Your instructions: Print out the full listing, exactly.

Data to examine:
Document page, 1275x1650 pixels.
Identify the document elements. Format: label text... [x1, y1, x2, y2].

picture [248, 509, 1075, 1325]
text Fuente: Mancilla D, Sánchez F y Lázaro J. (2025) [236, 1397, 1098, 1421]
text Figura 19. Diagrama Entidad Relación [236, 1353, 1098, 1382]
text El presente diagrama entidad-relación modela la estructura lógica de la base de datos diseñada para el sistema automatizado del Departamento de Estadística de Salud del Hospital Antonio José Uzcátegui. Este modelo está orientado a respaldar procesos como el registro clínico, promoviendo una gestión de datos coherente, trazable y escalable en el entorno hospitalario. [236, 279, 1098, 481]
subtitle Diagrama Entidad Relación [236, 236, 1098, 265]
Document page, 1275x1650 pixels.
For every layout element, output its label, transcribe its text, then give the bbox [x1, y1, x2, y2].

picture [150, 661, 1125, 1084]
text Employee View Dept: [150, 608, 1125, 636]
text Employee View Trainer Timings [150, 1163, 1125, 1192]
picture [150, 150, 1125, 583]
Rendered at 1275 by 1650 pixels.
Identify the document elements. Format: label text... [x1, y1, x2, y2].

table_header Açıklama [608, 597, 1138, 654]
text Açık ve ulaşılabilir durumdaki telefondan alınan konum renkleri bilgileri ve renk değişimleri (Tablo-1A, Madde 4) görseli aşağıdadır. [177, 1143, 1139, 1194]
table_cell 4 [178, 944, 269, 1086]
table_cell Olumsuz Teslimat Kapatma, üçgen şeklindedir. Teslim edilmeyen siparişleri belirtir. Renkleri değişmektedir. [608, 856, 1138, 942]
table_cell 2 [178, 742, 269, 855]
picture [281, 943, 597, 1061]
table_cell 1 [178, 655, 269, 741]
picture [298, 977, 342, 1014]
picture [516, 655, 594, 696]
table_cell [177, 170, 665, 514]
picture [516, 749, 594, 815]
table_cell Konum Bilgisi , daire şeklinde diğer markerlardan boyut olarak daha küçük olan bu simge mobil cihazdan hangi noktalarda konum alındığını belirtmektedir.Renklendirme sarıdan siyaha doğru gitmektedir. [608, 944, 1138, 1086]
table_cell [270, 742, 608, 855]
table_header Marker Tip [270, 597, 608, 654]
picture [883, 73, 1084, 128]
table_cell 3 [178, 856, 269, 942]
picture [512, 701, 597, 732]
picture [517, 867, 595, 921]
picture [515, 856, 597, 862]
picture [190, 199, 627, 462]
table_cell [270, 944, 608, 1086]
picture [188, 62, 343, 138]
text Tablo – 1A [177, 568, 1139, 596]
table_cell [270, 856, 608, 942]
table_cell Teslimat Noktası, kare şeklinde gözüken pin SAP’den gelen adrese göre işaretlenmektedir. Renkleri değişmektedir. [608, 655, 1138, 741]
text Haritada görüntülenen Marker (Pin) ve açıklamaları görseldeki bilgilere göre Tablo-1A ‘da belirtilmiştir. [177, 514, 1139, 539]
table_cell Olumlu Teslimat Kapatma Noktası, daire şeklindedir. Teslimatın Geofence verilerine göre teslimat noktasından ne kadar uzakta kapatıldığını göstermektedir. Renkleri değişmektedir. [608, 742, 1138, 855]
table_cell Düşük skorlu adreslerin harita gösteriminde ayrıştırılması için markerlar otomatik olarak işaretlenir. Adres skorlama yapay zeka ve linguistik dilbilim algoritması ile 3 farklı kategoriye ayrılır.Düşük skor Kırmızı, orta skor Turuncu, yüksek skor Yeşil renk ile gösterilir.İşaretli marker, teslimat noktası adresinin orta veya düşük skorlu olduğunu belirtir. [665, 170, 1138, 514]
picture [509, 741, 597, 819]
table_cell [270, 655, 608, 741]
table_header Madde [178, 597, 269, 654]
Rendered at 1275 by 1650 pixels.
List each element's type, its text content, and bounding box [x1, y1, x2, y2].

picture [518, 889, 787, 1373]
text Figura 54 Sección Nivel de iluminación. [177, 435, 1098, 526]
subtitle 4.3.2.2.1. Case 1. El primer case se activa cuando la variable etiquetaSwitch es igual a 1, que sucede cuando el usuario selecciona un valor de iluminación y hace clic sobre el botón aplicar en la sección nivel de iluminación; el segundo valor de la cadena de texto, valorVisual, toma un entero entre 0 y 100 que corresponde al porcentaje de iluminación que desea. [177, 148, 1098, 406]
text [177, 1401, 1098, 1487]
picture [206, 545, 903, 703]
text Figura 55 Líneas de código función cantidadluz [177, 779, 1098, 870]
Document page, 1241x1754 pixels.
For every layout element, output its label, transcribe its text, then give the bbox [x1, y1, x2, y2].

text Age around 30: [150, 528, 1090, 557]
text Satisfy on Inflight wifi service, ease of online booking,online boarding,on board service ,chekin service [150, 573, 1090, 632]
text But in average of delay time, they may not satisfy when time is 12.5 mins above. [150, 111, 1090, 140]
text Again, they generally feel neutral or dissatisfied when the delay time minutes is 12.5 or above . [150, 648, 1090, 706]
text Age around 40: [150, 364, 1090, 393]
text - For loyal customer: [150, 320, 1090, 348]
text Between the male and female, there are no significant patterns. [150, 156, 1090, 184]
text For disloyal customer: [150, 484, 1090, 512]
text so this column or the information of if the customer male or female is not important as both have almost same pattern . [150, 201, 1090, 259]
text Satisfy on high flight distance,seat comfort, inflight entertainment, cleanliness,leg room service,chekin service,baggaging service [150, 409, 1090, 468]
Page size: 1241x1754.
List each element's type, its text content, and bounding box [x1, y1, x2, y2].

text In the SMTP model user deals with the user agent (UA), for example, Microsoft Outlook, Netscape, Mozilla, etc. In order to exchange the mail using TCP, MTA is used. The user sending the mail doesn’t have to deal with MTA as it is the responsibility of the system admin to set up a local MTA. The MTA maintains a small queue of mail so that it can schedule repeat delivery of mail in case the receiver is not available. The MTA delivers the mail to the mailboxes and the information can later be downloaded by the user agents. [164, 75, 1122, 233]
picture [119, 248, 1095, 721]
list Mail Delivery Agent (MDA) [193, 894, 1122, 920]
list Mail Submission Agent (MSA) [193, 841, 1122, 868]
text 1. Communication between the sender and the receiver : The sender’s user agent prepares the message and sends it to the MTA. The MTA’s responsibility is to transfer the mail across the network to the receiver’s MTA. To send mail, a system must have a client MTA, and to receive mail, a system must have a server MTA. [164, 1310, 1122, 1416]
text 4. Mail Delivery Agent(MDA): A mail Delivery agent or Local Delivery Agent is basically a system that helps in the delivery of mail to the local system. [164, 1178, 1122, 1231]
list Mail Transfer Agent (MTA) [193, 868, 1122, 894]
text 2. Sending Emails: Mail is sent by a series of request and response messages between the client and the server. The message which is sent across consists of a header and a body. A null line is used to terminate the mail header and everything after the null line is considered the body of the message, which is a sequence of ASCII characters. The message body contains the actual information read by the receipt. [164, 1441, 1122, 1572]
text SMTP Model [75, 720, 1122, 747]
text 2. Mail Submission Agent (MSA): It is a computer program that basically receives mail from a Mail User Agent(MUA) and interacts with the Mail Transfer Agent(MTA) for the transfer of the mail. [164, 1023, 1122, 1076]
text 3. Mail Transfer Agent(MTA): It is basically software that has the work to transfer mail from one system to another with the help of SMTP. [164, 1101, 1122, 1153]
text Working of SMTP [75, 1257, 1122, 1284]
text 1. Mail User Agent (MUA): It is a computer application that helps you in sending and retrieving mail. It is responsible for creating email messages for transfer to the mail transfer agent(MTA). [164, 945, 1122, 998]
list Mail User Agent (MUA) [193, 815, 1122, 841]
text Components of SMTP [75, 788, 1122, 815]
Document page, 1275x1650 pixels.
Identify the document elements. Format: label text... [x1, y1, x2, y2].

Answer box:
Document page, 1275x1650 pixels.
Identify the document elements. Format: label text... [x1, y1, x2, y2].

picture [248, 509, 1075, 1325]
text Fuente: Mancilla D, Sánchez F y Lázaro J. (2025) [236, 1397, 1098, 1421]
text Figura 19. Diagrama Entidad Relación [236, 1353, 1098, 1382]
text El presente diagrama entidad-relación modela la estructura lógica de la base de datos diseñada para el sistema automatizado del Departamento de Estadística de Salud del Hospital Antonio José Uzcátegui. Este modelo está orientado a respaldar procesos como el registro clínico, promoviendo una gestión de datos coherente, trazable y escalable en el entorno hospitalario. [236, 279, 1098, 481]
subtitle Diagrama Entidad Relación [236, 236, 1098, 265]
Document page, 1275x1650 pixels.
For every layout element, output its label, transcribe its text, then give the bbox [x1, y1, x2, y2].

picture [150, 661, 1125, 1084]
text Employee View Dept: [150, 608, 1125, 636]
text Employee View Trainer Timings [150, 1163, 1125, 1192]
picture [150, 150, 1125, 583]
Rendered at 1275 by 1650 pixels.
Identify the document elements. Format: label text... [x1, y1, x2, y2].

table_header Açıklama [608, 597, 1138, 654]
text Açık ve ulaşılabilir durumdaki telefondan alınan konum renkleri bilgileri ve renk değişimleri (Tablo-1A, Madde 4) görseli aşağıdadır. [177, 1143, 1139, 1194]
table_cell 4 [178, 944, 269, 1086]
table_cell Olumsuz Teslimat Kapatma, üçgen şeklindedir. Teslim edilmeyen siparişleri belirtir. Renkleri değişmektedir. [608, 856, 1138, 942]
table_cell 2 [178, 742, 269, 855]
picture [281, 943, 597, 1061]
table_cell 1 [178, 655, 269, 741]
picture [298, 977, 342, 1014]
picture [516, 655, 594, 696]
table_cell [177, 170, 665, 514]
picture [516, 749, 594, 815]
table_cell Konum Bilgisi , daire şeklinde diğer markerlardan boyut olarak daha küçük olan bu simge mobil cihazdan hangi noktalarda konum alındığını belirtmektedir.Renklendirme sarıdan siyaha doğru gitmektedir. [608, 944, 1138, 1086]
table_cell [270, 742, 608, 855]
table_header Marker Tip [270, 597, 608, 654]
picture [883, 73, 1084, 128]
table_cell 3 [178, 856, 269, 942]
picture [512, 701, 597, 732]
picture [517, 867, 595, 921]
picture [515, 856, 597, 862]
picture [190, 199, 627, 462]
table_cell [270, 944, 608, 1086]
picture [188, 62, 343, 138]
text Tablo – 1A [177, 568, 1139, 596]
table_cell [270, 856, 608, 942]
table_cell Teslimat Noktası, kare şeklinde gözüken pin SAP’den gelen adrese göre işaretlenmektedir. Renkleri değişmektedir. [608, 655, 1138, 741]
text Haritada görüntülenen Marker (Pin) ve açıklamaları görseldeki bilgilere göre Tablo-1A ‘da belirtilmiştir. [177, 514, 1139, 539]
table_cell Olumlu Teslimat Kapatma Noktası, daire şeklindedir. Teslimatın Geofence verilerine göre teslimat noktasından ne kadar uzakta kapatıldığını göstermektedir. Renkleri değişmektedir. [608, 742, 1138, 855]
table_cell Düşük skorlu adreslerin harita gösteriminde ayrıştırılması için markerlar otomatik olarak işaretlenir. Adres skorlama yapay zeka ve linguistik dilbilim algoritması ile 3 farklı kategoriye ayrılır.Düşük skor Kırmızı, orta skor Turuncu, yüksek skor Yeşil renk ile gösterilir.İşaretli marker, teslimat noktası adresinin orta veya düşük skorlu olduğunu belirtir. [665, 170, 1138, 514]
picture [509, 741, 597, 819]
table_cell [270, 655, 608, 741]
table_header Madde [178, 597, 269, 654]
Rendered at 1275 by 1650 pixels.
List each element's type, its text content, and bounding box [x1, y1, x2, y2].

picture [518, 889, 787, 1373]
text Figura 54 Sección Nivel de iluminación. [177, 435, 1098, 526]
subtitle 4.3.2.2.1. Case 1. El primer case se activa cuando la variable etiquetaSwitch es igual a 1, que sucede cuando el usuario selecciona un valor de iluminación y hace clic sobre el botón aplicar en la sección nivel de iluminación; el segundo valor de la cadena de texto, valorVisual, toma un entero entre 0 y 100 que corresponde al porcentaje de iluminación que desea. [177, 148, 1098, 406]
text [177, 1401, 1098, 1487]
picture [206, 545, 903, 703]
text Figura 55 Líneas de código función cantidadluz [177, 779, 1098, 870]
Document page, 1241x1754 pixels.
For every layout element, output its label, transcribe its text, then give the bbox [x1, y1, x2, y2].

text Age around 30: [150, 528, 1090, 557]
text Satisfy on Inflight wifi service, ease of online booking,online boarding,on board service ,chekin service [150, 573, 1090, 632]
text But in average of delay time, they may not satisfy when time is 12.5 mins above. [150, 111, 1090, 140]
text Again, they generally feel neutral or dissatisfied when the delay time minutes is 12.5 or above . [150, 648, 1090, 706]
text Age around 40: [150, 364, 1090, 393]
text - For loyal customer: [150, 320, 1090, 348]
text Between the male and female, there are no significant patterns. [150, 156, 1090, 184]
text For disloyal customer: [150, 484, 1090, 512]
text so this column or the information of if the customer male or female is not important as both have almost same pattern . [150, 201, 1090, 259]
text Satisfy on high flight distance,seat comfort, inflight entertainment, cleanliness,leg room service,chekin service,baggaging service [150, 409, 1090, 468]
Page size: 1241x1754.
List each element's type, its text content, and bounding box [x1, y1, x2, y2].

text In the SMTP model user deals with the user agent (UA), for example, Microsoft Outlook, Netscape, Mozilla, etc. In order to exchange the mail using TCP, MTA is used. The user sending the mail doesn’t have to deal with MTA as it is the responsibility of the system admin to set up a local MTA. The MTA maintains a small queue of mail so that it can schedule repeat delivery of mail in case the receiver is not available. The MTA delivers the mail to the mailboxes and the information can later be downloaded by the user agents. [164, 75, 1122, 233]
picture [119, 248, 1095, 721]
list Mail Delivery Agent (MDA) [193, 894, 1122, 920]
list Mail Submission Agent (MSA) [193, 841, 1122, 868]
text 1. Communication between the sender and the receiver : The sender’s user agent prepares the message and sends it to the MTA. The MTA’s responsibility is to transfer the mail across the network to the receiver’s MTA. To send mail, a system must have a client MTA, and to receive mail, a system must have a server MTA. [164, 1310, 1122, 1416]
text 4. Mail Delivery Agent(MDA): A mail Delivery agent or Local Delivery Agent is basically a system that helps in the delivery of mail to the local system. [164, 1178, 1122, 1231]
list Mail Transfer Agent (MTA) [193, 868, 1122, 894]
text 2. Sending Emails: Mail is sent by a series of request and response messages between the client and the server. The message which is sent across consists of a header and a body. A null line is used to terminate the mail header and everything after the null line is considered the body of the message, which is a sequence of ASCII characters. The message body contains the actual information read by the receipt. [164, 1441, 1122, 1572]
text SMTP Model [75, 720, 1122, 747]
text 2. Mail Submission Agent (MSA): It is a computer program that basically receives mail from a Mail User Agent(MUA) and interacts with the Mail Transfer Agent(MTA) for the transfer of the mail. [164, 1023, 1122, 1076]
text 3. Mail Transfer Agent(MTA): It is basically software that has the work to transfer mail from one system to another with the help of SMTP. [164, 1101, 1122, 1153]
text Working of SMTP [75, 1257, 1122, 1284]
text 1. Mail User Agent (MUA): It is a computer application that helps you in sending and retrieving mail. It is responsible for creating email messages for transfer to the mail transfer agent(MTA). [164, 945, 1122, 998]
list Mail User Agent (MUA) [193, 815, 1122, 841]
text Components of SMTP [75, 788, 1122, 815]
Document page, 1275x1650 pixels.
Identify the document elements. Format: label text... [x1, y1, x2, y2].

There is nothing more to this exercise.